Extracted entries START

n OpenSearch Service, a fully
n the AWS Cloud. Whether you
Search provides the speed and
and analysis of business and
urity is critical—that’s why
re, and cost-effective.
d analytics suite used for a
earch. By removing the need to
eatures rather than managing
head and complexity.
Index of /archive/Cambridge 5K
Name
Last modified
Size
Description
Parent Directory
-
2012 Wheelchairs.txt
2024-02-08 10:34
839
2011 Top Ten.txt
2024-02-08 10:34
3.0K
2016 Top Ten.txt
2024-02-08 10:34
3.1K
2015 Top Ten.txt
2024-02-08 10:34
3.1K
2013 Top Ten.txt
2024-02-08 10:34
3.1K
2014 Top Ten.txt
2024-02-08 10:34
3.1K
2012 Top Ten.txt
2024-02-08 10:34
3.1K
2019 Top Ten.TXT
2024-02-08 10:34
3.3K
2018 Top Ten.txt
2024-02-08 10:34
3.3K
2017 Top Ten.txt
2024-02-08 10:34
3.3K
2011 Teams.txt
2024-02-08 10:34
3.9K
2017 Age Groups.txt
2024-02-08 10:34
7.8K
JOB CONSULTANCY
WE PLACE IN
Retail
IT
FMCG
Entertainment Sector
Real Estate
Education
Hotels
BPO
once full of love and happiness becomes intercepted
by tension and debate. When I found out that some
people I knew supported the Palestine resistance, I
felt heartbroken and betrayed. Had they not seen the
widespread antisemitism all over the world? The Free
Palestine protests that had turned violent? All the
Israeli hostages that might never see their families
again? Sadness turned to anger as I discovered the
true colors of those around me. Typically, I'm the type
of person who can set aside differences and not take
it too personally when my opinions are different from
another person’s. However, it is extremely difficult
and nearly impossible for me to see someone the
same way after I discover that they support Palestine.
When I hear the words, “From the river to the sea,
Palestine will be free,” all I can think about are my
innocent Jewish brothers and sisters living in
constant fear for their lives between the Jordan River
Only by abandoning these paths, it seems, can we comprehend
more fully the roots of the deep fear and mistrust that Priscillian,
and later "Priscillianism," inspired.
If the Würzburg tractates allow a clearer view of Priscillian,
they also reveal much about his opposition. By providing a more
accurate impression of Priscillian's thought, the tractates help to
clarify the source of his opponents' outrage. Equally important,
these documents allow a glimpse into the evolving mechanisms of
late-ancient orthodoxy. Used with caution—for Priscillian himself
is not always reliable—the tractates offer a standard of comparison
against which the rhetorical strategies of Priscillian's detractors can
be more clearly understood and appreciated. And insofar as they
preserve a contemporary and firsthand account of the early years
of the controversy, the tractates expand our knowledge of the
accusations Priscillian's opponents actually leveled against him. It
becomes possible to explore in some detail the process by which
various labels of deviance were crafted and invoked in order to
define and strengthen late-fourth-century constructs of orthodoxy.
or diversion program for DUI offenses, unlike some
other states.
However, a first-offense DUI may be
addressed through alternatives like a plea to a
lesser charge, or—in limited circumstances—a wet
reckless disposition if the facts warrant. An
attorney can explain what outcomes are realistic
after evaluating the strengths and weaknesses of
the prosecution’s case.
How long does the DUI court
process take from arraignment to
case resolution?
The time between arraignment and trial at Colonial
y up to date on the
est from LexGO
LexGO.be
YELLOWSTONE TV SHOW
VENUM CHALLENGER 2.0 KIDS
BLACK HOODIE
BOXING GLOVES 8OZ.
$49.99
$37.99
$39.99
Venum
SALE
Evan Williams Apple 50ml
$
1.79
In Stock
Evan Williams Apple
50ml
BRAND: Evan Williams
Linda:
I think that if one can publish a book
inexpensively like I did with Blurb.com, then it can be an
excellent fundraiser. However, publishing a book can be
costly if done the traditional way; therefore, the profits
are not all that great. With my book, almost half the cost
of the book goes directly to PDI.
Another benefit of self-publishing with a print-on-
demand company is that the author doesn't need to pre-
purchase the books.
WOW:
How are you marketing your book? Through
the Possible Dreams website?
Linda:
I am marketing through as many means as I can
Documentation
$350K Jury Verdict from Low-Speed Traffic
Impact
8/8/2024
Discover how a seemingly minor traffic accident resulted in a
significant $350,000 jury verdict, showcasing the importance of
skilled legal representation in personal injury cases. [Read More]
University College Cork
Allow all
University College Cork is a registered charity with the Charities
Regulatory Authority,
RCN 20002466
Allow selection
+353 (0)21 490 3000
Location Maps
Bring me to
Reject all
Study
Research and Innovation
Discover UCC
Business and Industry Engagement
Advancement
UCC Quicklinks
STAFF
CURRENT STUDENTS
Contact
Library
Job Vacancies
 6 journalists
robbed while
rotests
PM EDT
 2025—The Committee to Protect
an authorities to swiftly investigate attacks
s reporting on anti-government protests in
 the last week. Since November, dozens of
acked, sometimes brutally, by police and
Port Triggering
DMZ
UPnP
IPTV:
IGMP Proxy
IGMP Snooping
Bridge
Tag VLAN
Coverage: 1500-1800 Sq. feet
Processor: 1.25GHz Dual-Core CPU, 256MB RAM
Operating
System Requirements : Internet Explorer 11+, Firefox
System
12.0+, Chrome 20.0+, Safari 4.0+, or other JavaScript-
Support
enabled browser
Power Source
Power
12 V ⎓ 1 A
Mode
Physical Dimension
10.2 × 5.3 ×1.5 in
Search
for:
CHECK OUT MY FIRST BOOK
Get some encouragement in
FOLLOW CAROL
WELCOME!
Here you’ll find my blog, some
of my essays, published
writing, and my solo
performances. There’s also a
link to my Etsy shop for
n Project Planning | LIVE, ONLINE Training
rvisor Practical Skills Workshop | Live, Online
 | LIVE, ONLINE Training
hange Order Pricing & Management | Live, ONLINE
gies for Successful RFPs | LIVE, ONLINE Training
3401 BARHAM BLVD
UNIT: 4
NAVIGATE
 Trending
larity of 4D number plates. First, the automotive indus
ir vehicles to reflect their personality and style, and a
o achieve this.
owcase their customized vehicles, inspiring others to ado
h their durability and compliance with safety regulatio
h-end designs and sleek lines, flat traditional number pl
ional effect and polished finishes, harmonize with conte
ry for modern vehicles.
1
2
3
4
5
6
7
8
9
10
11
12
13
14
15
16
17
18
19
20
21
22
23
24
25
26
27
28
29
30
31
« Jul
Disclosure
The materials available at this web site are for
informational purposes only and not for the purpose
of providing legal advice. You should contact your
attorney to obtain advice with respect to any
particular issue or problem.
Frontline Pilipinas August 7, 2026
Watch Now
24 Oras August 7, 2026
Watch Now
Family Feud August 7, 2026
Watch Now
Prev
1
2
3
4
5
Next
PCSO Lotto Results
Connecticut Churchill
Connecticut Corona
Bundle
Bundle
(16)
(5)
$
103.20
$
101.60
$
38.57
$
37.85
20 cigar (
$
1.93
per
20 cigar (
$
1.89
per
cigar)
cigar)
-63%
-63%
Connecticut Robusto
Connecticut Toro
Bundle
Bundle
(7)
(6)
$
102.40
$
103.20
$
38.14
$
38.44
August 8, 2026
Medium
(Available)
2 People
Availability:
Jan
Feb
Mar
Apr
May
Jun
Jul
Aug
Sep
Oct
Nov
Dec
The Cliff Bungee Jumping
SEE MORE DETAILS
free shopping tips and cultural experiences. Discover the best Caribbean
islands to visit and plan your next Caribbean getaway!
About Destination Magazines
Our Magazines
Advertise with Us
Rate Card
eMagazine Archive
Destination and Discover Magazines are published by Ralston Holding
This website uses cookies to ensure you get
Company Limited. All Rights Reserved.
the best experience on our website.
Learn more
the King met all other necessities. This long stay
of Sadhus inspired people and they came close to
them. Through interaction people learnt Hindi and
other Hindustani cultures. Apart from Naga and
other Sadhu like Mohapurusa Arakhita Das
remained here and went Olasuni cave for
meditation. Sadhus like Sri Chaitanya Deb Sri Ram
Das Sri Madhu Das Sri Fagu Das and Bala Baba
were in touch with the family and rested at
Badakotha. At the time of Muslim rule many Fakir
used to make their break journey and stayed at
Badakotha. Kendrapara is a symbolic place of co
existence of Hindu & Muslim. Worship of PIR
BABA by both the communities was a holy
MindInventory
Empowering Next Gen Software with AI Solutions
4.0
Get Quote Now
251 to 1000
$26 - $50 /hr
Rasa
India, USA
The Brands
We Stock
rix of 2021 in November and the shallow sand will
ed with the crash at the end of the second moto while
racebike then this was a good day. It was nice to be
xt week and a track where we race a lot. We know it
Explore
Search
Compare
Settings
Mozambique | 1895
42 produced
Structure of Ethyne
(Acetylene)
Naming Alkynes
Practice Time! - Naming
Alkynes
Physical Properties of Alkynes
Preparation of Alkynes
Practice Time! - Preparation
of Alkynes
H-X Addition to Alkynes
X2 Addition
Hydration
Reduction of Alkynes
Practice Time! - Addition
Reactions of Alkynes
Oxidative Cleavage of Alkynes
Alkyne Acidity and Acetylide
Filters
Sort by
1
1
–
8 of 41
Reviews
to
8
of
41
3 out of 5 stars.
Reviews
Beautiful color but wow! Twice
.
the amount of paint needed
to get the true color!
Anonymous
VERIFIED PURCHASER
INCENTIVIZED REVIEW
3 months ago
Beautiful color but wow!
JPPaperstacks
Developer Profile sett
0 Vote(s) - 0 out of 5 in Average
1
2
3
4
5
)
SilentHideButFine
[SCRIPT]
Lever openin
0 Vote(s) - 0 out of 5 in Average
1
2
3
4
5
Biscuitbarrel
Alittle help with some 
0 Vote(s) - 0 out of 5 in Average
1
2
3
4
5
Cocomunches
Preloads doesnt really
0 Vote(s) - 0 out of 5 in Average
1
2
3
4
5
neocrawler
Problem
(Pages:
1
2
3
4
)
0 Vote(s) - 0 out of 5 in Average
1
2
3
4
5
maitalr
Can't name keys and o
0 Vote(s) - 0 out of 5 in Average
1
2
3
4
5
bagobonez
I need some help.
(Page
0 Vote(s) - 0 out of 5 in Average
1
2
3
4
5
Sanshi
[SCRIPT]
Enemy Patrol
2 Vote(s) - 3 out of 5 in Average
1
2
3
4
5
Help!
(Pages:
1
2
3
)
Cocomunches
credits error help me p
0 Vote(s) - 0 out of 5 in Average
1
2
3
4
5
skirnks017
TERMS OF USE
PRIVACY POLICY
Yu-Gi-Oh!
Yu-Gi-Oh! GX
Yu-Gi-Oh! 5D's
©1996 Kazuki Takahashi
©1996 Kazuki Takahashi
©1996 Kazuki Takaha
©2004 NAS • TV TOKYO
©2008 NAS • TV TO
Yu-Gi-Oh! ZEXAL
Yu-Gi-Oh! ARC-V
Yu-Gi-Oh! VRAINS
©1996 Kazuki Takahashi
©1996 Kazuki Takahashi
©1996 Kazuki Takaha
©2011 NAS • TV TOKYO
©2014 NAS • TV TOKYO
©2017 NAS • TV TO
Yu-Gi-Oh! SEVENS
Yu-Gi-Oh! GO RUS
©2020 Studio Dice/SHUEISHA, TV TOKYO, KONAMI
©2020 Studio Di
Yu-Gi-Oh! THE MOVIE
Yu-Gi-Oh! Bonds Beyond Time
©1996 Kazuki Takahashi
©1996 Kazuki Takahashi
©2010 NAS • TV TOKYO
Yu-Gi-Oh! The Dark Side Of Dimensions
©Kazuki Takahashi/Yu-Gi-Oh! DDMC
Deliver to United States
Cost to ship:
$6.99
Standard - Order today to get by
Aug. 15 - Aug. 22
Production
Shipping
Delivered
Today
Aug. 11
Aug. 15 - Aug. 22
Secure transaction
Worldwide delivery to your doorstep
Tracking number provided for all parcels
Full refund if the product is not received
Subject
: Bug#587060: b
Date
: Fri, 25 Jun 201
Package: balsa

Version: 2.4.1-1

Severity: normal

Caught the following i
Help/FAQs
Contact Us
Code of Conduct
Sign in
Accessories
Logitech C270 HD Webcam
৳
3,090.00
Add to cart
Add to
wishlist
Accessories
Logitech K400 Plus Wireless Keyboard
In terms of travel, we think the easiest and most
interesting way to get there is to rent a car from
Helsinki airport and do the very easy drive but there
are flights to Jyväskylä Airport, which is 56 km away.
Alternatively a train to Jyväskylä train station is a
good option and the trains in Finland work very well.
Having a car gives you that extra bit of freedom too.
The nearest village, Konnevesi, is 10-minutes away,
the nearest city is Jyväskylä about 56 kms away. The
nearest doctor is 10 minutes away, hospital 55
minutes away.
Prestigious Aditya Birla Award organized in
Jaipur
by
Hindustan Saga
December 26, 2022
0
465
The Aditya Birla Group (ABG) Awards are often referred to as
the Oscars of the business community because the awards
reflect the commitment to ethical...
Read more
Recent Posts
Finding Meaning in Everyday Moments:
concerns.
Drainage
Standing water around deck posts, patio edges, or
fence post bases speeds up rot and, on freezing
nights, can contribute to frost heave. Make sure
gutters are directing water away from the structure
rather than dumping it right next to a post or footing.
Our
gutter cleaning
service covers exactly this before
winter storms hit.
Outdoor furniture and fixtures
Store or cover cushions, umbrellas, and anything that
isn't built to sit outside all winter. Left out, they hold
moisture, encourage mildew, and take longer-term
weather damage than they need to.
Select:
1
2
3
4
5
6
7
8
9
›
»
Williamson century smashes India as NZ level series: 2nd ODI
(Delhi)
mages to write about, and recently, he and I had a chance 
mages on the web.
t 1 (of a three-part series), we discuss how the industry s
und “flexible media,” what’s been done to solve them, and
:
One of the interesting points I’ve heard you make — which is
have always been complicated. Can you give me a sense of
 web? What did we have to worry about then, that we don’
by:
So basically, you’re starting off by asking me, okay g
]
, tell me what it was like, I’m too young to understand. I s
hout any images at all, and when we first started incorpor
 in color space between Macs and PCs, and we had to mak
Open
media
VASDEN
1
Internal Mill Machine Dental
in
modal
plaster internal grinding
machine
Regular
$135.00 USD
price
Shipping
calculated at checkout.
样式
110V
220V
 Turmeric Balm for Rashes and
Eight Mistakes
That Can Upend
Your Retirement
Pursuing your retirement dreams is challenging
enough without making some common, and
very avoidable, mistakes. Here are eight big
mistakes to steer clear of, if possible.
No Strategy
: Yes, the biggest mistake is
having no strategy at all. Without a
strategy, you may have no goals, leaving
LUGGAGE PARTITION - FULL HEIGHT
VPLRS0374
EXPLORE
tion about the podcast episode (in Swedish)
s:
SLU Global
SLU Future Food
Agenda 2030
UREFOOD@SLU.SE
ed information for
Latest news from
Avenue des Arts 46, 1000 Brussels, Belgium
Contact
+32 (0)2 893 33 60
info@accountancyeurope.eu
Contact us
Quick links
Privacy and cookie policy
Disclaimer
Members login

Extracted entries END

Directive
From the first line through the line containing "widespread antisemitism all", inclusive, change "Top Ten" to "Top 10" and give those lines again with nothing else altered.

Result of the task
n OpenSearch Service, a fully
n the AWS Cloud. Whether you
Search provides the speed and
and analysis of business and
urity is critical—that’s why
re, and cost-effective.
d analytics suite used for a
earch. By removing the need to
eatures rather than managing
head and complexity.
Index of /archive/Cambridge 5K
Name
Last modified
Size
Description
Parent Directory
-
2012 Wheelchairs.txt
2024-02-08 10:34
839
2011 Top 10.txt
2024-02-08 10:34
3.0K
2016 Top 10.txt
2024-02-08 10:34
3.1K
2015 Top 10.txt
2024-02-08 10:34
3.1K
2013 Top 10.txt
2024-02-08 10:34
3.1K
2014 Top 10.txt
2024-02-08 10:34
3.1K
2012 Top 10.txt
2024-02-08 10:34
3.1K
2019 Top 10.TXT
2024-02-08 10:34
3.3K
2018 Top 10.txt
2024-02-08 10:34
3.3K
2017 Top 10.txt
2024-02-08 10:34
3.3K
2011 Teams.txt
2024-02-08 10:34
3.9K
2017 Age Groups.txt
2024-02-08 10:34
7.8K
JOB CONSULTANCY
WE PLACE IN
Retail
IT
FMCG
Entertainment Sector
Real Estate
Education
Hotels
BPO
once full of love and happiness becomes intercepted
by tension and debate. When I found out that some
people I knew supported the Palestine resistance, I
felt heartbroken and betrayed. Had they not seen the
widespread antisemitism all over the world? The Free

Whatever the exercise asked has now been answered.